## News:

Message to All Guests

## 64 bit OS and Real 4 (float) - not very reliable!

Started by Gunther, November 04, 2012, 09:52:42 PM

#### Gunther

Hi qWord,

your later answers sounding better and better and I hope we're at the same line.

Quote from: qWord on November 07, 2012, 08:58:48 AM
Even this sound a bit like you won't think about the error of an calculation and instead hope that the high precision solve that problem. I would estimate the error and then choose the correct data type or, if need, instead us an high/arbitrary precision library.

Excuse me please, but with the best will in the world, I can't see an error. In my testbed we've the following situation:

• No number has fractional part. So, rounding errors which have to do with 0.1 and multiples of that can't occur.
• We don't subtract nearly equal values, which would lead to a dangerous digit cancallation.
• The valid range for REAL 4 is from 1.175 x 10^(-38) up to 3.403 x 10^38. We're far away from that limits.
Therefore, the FPU makes a good job in that range and brings the right results. What you are calling "error" has only to do with the precision shrink. These shrink isn't a law of nature, but the work of man done by compiler builders.

Gunther
You have to know the facts before you can distort them.

#### qWord

Quote from: Gunther on November 08, 2012, 02:51:18 AM
• No number has fractional part. So, rounding errors which have to do with 0.1 and multiples of that can't occur.
all numbers are normalized to 1.xxx...*2^y

Quote from: Gunther on November 08, 2012, 02:51:18 AM
• The valid range for REAL 4 is from 1.175 x 10^(-38) up to 3.403 x 10^38. We're far away from that limits
yes, with 24 precision bits. Even with 64 precision bits, you  will only get around 18 decimal digits of precision.
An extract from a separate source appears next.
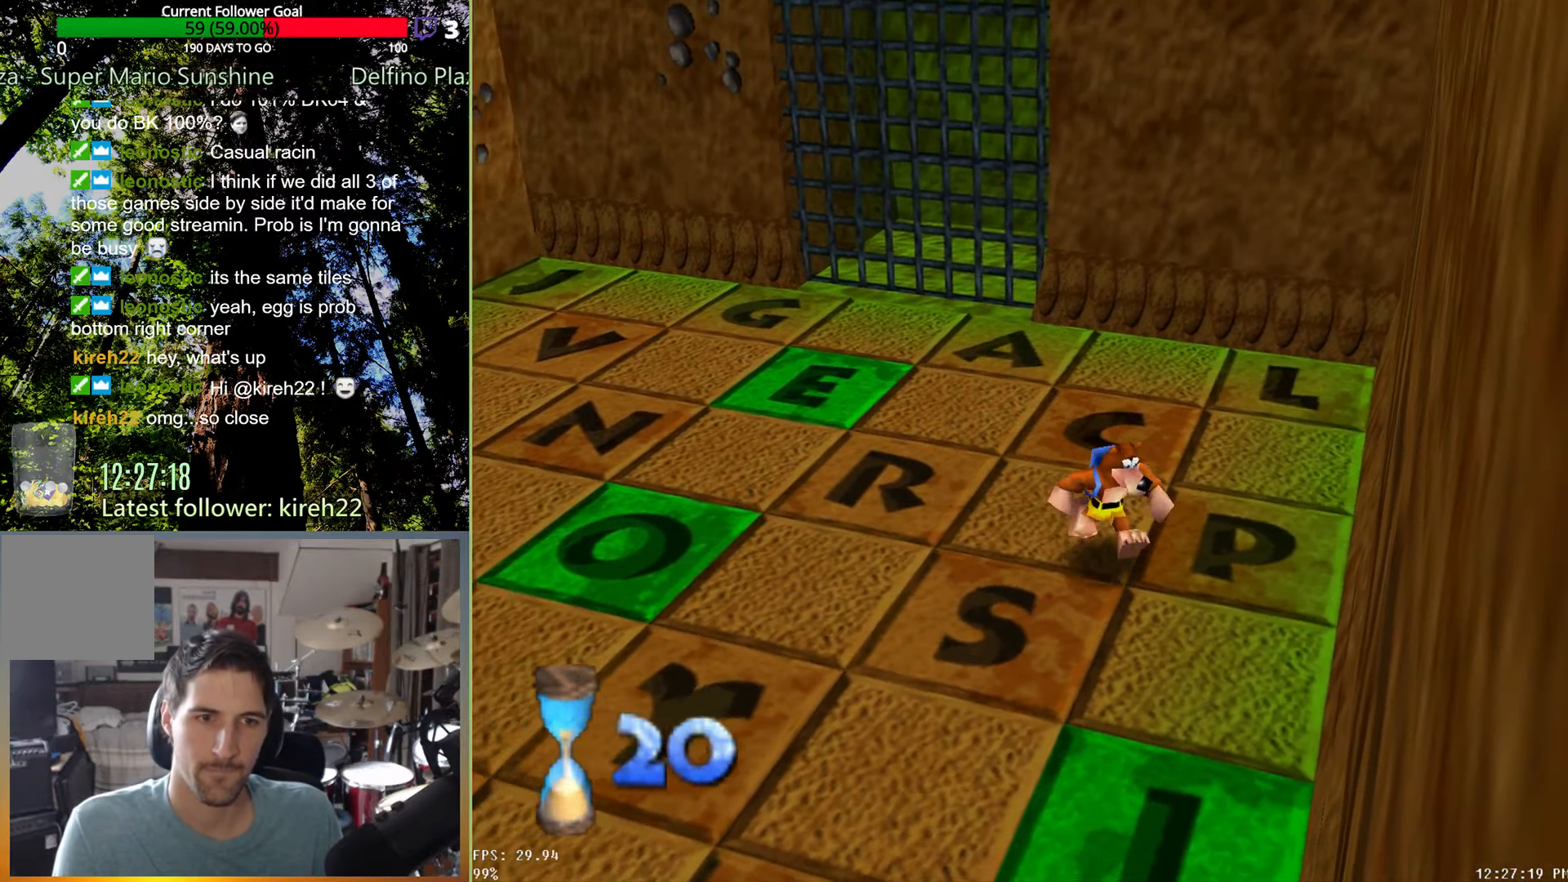
{"buttons": [], "left_stick": "down-left", "right_stick": "center", "events": []}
Quote from: Gunther on November 08, 2012, 02:51:18 AMThese shrink isn't a law of nature, but the work of man done by compiler builders.
no, it is an technical limit.

Quote from: Gunther on November 08, 2012, 02:51:18 AMTherefore, the FPU makes a good job in that range and brings the right results.
no doubts that it does a good job, but you will also get it using double precision variables with SSEx.

If I use float or double variables in my programs, I assume that the compiler will create code that does the calculations at least with that precision. However I would never assume that higher precision is used. As your example shows, the compiler creators and most other SW developers share this opinion.
You assumption based on your experience that it was done that way in the past - I'm sure it was never the intention by any compiler builder to always use REAL10/8s  - they simply know that it is dam slow to switch the FPU flags.

regards, qWord
MREAL macros - when you need floating point arithmetic while assembling!

#### qWord

addendum: I've take a look in the latest C standard and found this:
Quote from: ISO/IEC 9899:201x Committee Draft — April 12, 2011Except for assignment and cast (which remove all extra range and precision), the values
yielded by operators with floating operands and values subject to the usual arithmetic
conversions and of floating constants are evaluated to a format whose range and precision
may be greater
than required by the type. The use of evaluation formats is characterized
by the implementation-defined value of FLT_EVAL_METHOD

• -1 indeterminable;
• 0 evaluate all operations and constants just to the range and precision of the
type;
• 1 evaluate operations and constants of type float and double to the
range and precision of the double type, evaluate long double
operations and constants to the range and precision of the long double
type;
• 2 evaluate all operations and constants to the range and precision of the
long double type.

All other negative values for FLT_EVAL_METHOD characterize implementation-defined
behavior.
What does your compiler returns for FLT_EVAL_METHOD?
I currently can't find similar statements for c++...
MREAL macros - when you need floating point arithmetic while assembling!

#### Gunther

Hi qWord,

Quote from: qWord on November 08, 2012, 09:36:45 AM
all numbers are normalized to 1.xxx...*2^y

That's clear, but I meant the decimal representation of the numbers.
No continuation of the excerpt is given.